For its part, AvtoVAZ is looking to produce 1m cars by 2017 – and with a timely injection of cash from its Renault-Nissan partners of around $750m it could well look realistically at that number dependent on new model families being launched.
Don’t underestimate the enduring popularity of AvtoVAZ’s Lada though as Lobanov insisted: “People buy Ladas because they like our cars as they become more advanced and safe,” he said.
The EVP also highlighted during the Forum how – unspecified – government support had aided AvtoVAZ in weathering the plunging economic climate of a few years ago to become one of Russia’s heavyweight employers.
“The crisis showed if the government [did] not support us, a domino effect could have started and it is true, [it was on] the speed of change the survival of AvtoVAZ depended,” he said. “We created a new model of functioning.”
Of equal importance is the issue of localised component supply, set in concrete by Russia’s infamous Decree 166 and its Auto Investment Programme, specifying minimum content and capacity requirements.
And while there’s no avoiding that for foreign OEMs and component makers, it’s interesting to note the European Parliament’s take on the matter last year.
The good bureaucrats of Brussels, having pored over the requirements with a fine tooth comb, pithily noted: “Its [Russia’s] regime for foreign investments in the automotive sector…was made more stringent in 2010 to the point it would have been, upon Russia’s accession to the WTO, declared contrary to the WTO Agreement on Trade-Related Investment Measures (TRIMs) which forbids the investment measures in goods’ production that can cause trade-restrictive and distorting effects.”

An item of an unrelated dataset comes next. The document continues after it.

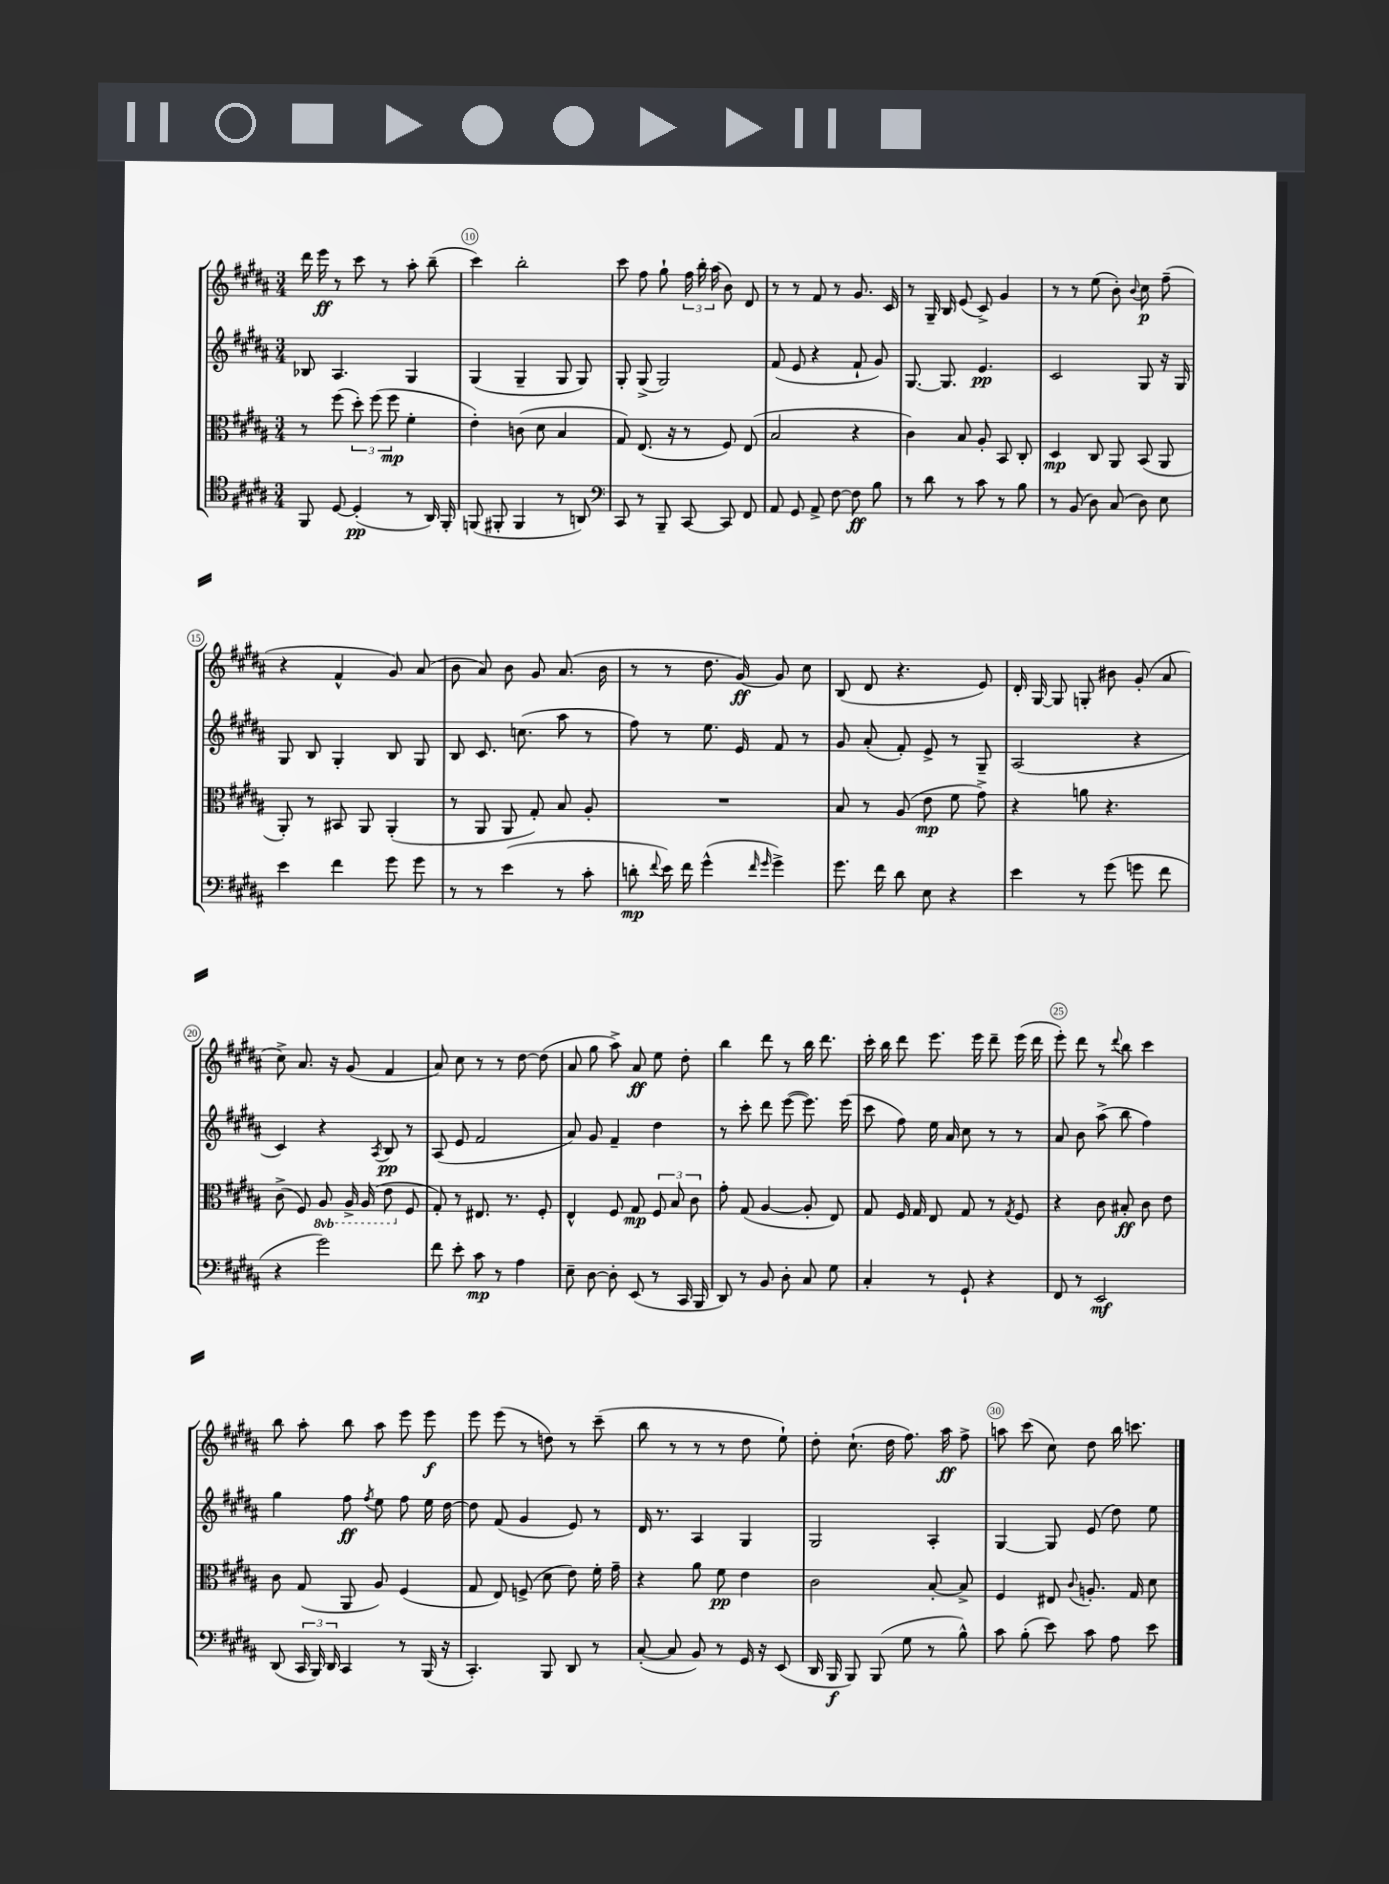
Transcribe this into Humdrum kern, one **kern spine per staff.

However, in a rare moment of flexibility the Brussels Parliament decided to endorse what it said was the WTO’s exemption of the Directive – thus kick-starting the engine of Russian automotive growth that that can be seen today – albeit given a mighty helping hand with localisation.
And now it looks as if that localisation is here to stay as Ford Sollers president, Ted Sollers, noted at the Adam Smith Conferences event: “The issue is not whether localisation needs to be done,” he said. The government makes the pace very fast – mostly it is a pace issue.
“It is not a problem of supply, but as the cost of Tier 2 gets more localised, it will get better. We would like to be there faster.”
There’s one other area, a by product if you like, of the roaring success of the Russian auto machine that is only now being seriously tackled and that is one of pollution.
Just walk around Moscow. You can smell the diesel in the air and although it may not just be auto fuel – the Russian capital must be one of only few cities in the world still to have what looks like heavy industry belching out goodness knows what from vast chimney stacks right in the centre – cars are nonetheless a massive environmental issue.
In fact, one Russian joked to me Muscovites couldn’t cope in the countryside, being so used to breathing in such a cocktail of fumes.
The Cold War may be over but that is one concrete legacy that lives on.